One good example is LMDB data. At the time LMDB was added into tf.contrib, I tried to fit LMDB into a iterable of tf.data. This was used in tensorflow-datasets in SUN dataset in a similar way.

However, LMDB is really a key-value store and treat key-value store as an iterable of key/value pair is not the right usage, because 1) user either just want one value associate with a key, or just multiple values associated with selected keys. 2) value could be huge. So the correct usage should be:

**Operation that could be useful**:
- **iteration of keys** (possibly with some filtering mechanism)
- **selection of value based on key** (indexing through key)

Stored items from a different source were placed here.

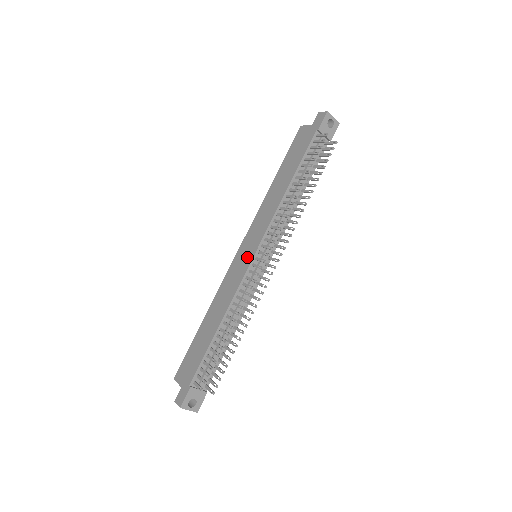
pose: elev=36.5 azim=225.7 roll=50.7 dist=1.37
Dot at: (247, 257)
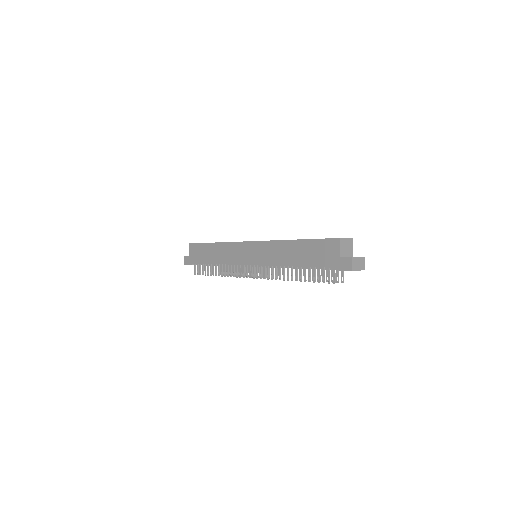
Dot at: (247, 258)
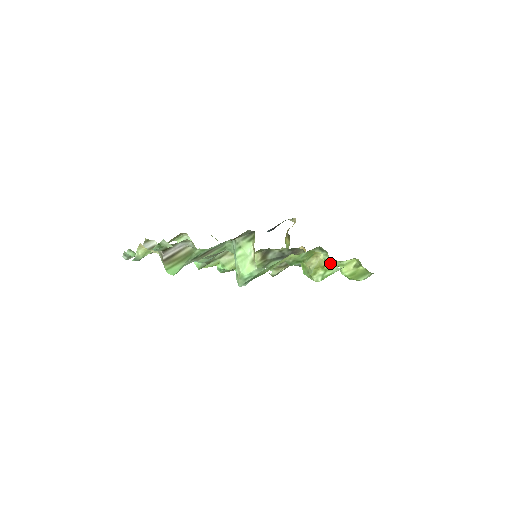
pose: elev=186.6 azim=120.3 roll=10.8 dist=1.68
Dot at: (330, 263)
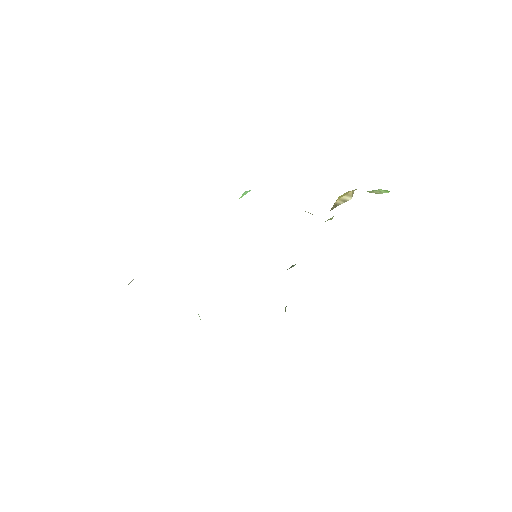
Dot at: occluded
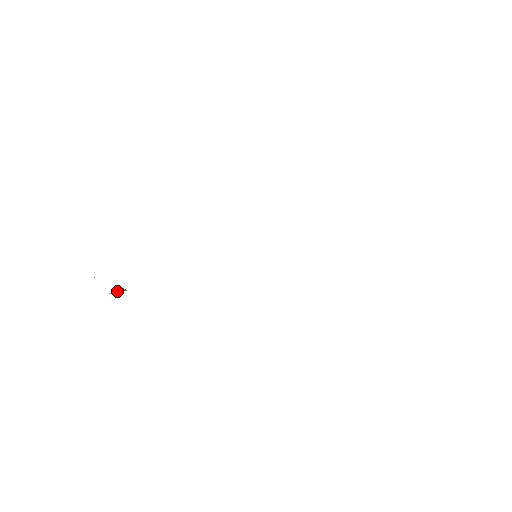
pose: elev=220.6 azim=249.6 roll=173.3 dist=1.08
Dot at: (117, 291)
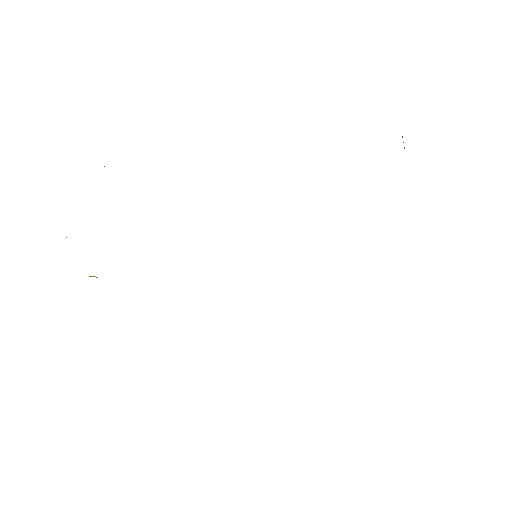
Dot at: occluded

Note with the rise of No-SQL a lot of key-value data stores should be fit into this scenario. Even S3, GCS themselves are key-value store in nature. The content of the value could be a file so we have S3/GCS file system but this is a separate discussion.

5) Pure Streaming/terable:

Kafka/PubSub/etc are the standard examples, large PCAP file could also be a good example. Basically the only viable operation is to iterate through. There might be cases where people want to convert them into a 1-dimensional array if the total number of elements could be fit into memory.

**Operation that could be useful**:
- iteration of elements
- conversion of 1-dimensional array (if fit into memory)

5) Images:

Even though image format is the format almost everyone work with, the format is far more complicated:
a) **JPEG/BMP/PNG/WEBP** are pure 2-dimensional array with single **1-frame**
b) **GIF** could be a **n-frame** 2-dimensional array with equal shape.
c) **TIFF** is really a collection of sub images with **different shape**, so it is a **n-image** of **1-frame**, not a **n-frame**.
d) **DICOM** comes with deep meta data that you really could not throw away.
e) **OpenEXR** consists of multi-parts with deep meta data

Haven't touched images for quite some time because of the real complexity (than naive formats such as JPEG/BMP). Plan to revisit soon.

6) Audio:

Haven't touches lots of audio format, though it looks like audio formats are mostly `[n-sample, n-channel]` array with metadata/annotation. Need more time to understand.

7) Video:

This is another area of complicity. We only have a basic FFmpeg support and it will be a long way.

Some things to consider:
a) Some video files are indexable while others are streaming/iterable
b) Video files could comes with different shapes for each frames (so it could be `n element of n-frame`, or `1 element of n-frame`.
c) Video files could have rich annotation/metadata.
d) Video files may comes with audio (and with different language support).
e) Video files could also comes with sub (text).

On top of the above notes, one items I am actually looking into, is to have IOTensor combine with tf.function so that operations could be "attached" to IOTensor, and lazily run only on selected slicing/indexing. I think this approach will show good value to have a IO backed Tensor (than reading everything in file to a Tensor first).